Mama Almost Done me Wrong


I love my mother to pieces. Not only did she give me my life, but she saved it many times along the way.

But mama almost done me wrong, in a real bad way. She did it out of love, but nevertheless, she almost done me wrong.

Mama wanted me to be an accountant. She was fooled back when I was a little baseball freak and I’d just discovered the joy of learning how to calculate battling averages and earned run averages. She saw the pages on which I did numerous calculations and I guess to her it looked like some elaborate equation on a blackboard at MIT.

So my mother said to me, “You have a way with numbers,” and she suggested I become an accountant. My mother was wise. She knew that being a crippled adult was going to be expensive for me. She knew that someday I'd probably have to pay for people to do the stuff she was doing for me for free, like dragging my crippled ass in and out of bed. So I’d better have a damn good job.

I was only about 10 years old at the time so I was too young to have thought much about what I would do when mom couldn’t do all the things she did anymore. But I wasn’t too young to feel that I’d rather be drawn and quartered by horses and have my eyes poked out than become an accountant.

And as I’ve gotten older, that aversion has grown stronger. I hate keeping track of my own money, let alone anyone else’s. I don’t care how much money they want to pay me to keep track of theirs.

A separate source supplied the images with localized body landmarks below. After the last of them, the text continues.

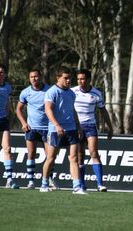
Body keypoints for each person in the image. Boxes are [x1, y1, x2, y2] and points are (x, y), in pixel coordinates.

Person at [40, 66, 85, 194]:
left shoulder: (71, 93)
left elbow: (72, 110)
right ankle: (44, 184)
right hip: (55, 130)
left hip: (71, 129)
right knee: (51, 158)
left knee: (74, 158)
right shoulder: (52, 92)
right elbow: (48, 109)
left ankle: (77, 187)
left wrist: (78, 126)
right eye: (65, 78)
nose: (68, 80)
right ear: (58, 78)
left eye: (70, 78)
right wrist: (57, 125)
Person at [16, 69, 59, 190]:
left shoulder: (49, 90)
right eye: (31, 77)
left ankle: (49, 179)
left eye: (36, 76)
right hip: (32, 128)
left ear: (40, 77)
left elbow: (55, 107)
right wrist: (24, 123)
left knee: (49, 156)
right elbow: (18, 109)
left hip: (48, 128)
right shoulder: (25, 92)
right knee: (31, 154)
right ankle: (31, 181)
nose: (34, 79)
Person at [71, 69, 113, 192]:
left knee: (94, 152)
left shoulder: (96, 93)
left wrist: (110, 127)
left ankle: (100, 184)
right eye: (78, 79)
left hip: (90, 126)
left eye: (83, 79)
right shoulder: (72, 91)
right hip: (76, 126)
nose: (80, 81)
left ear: (89, 79)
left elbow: (103, 111)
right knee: (80, 156)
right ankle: (81, 184)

And even if I had been capable of rationally weighing my future options at age 10, it probably wouldn’t have made any difference. If I would have considered the proposition that I could well end up broke and homeless with no one to drag my crippled ass in and out of bed if I didn’t become an accountant, I probably still would’ve decided to take my chances and hope for the best.

And that’s what I did. And I’ve gotten by pretty good so far. Mama was right that being a crippled adult would be very expensive. But the answer was the opposite of becoming an accountant. The answer was socialism. Yes, over about four decades now I’ve had to pay a bunch of people to do all the stuff for me that mama used to do.  But the wages of the people I hire are paid by public funds through a state program. I just submit to a state agency a record of the hours my workers spent dragging my crippled ass in and out of bed and doing all the stuff for me that mama used to do, and the state sends them a payment every two weeks.

And here I am today, still going. And I’ve managed to do it without becoming an accountant. I’m quite proud of that.